### DATASET RECORDS
################

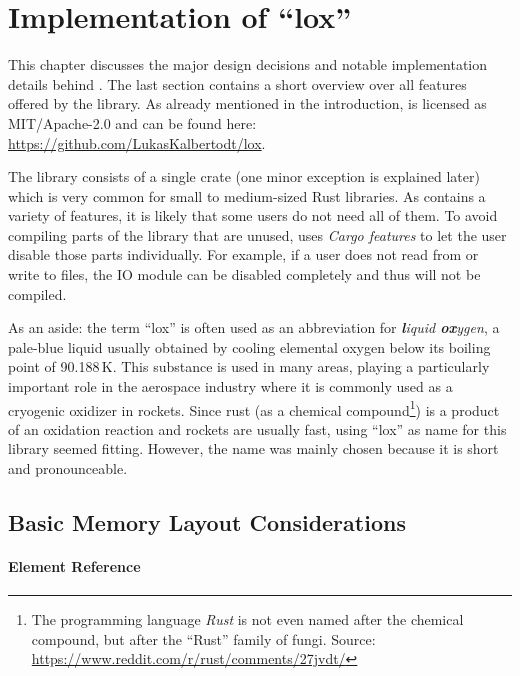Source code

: \chapter{Implementation of \enquote{lox}}

This chapter discusses the major design decisions and notable implementation details behind .
The last section contains a short overview over all features offered by the library. As already mentioned in the introduction,  is licensed as MIT/Apache-2.0 and can be found here: \url{https://github.com/LukasKalbertodt/lox}.

The library consists of a single crate (one minor exception is explained later) which is very common for small to medium-sized Rust libraries.
As  contains a variety of features, it is likely that some users do not need all of them.
To avoid compiling parts of the library that are unused,  uses \emph{Cargo features} to let the user disable those parts individually.
For example, if a user does not read from or write to files, the IO module can be disabled completely and thus will not be compiled.

As an aside:
the term \enquote{lox} is often used as an abbreviation for \emph{\textbf{l}iquid \textbf{ox}ygen}, a pale-blue liquid usually obtained by cooling elemental oxygen below its boiling point of 90.188\,K.
This substance is used in many areas, playing a particularly important role in the aerospace industry where it is commonly used as a cryogenic oxidizer in rockets.
Since rust (as a chemical compound\footnote{The programming language \emph{Rust} is not even named after the chemical compound, but after the \enquote{Rust} family of fungi. Source: \url{https://www.reddit.com/r/rust/comments/27jvdt/}}) is a product of an oxidation reaction and rockets are usually fast, using \enquote{lox} as name for this library seemed fitting.
However, the name was mainly chosen because it is short and pronounceable.


\vspace{1cm}

\section{Basic Memory Layout Considerations}

\subsubsection*{Element Reference}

################

Which of the lines above hold the string "library"? Pick each of them out.

The last section contains a short overview over all features offered by the library. As already mentioned in the introduction,  is licensed as MIT/Apache-2.0 and can be found here: \url{https://github.com/LukasKalbertodt/lox}.
The library consists of a single crate (one minor exception is explained later) which is very common for small to medium-sized Rust libraries.
To avoid compiling parts of the library that are unused,  uses \emph{Cargo features} to let the user disable those parts individually.
Since rust (as a chemical compound\footnote{The programming language \emph{Rust} is not even named after the chemical compound, but after the \enquote{Rust} family of fungi. Source: \url{https://www.reddit.com/r/rust/comments/27jvdt/}}) is a product of an oxidation reaction and rockets are usually fast, using \enquote{lox} as name for this library seemed fitting.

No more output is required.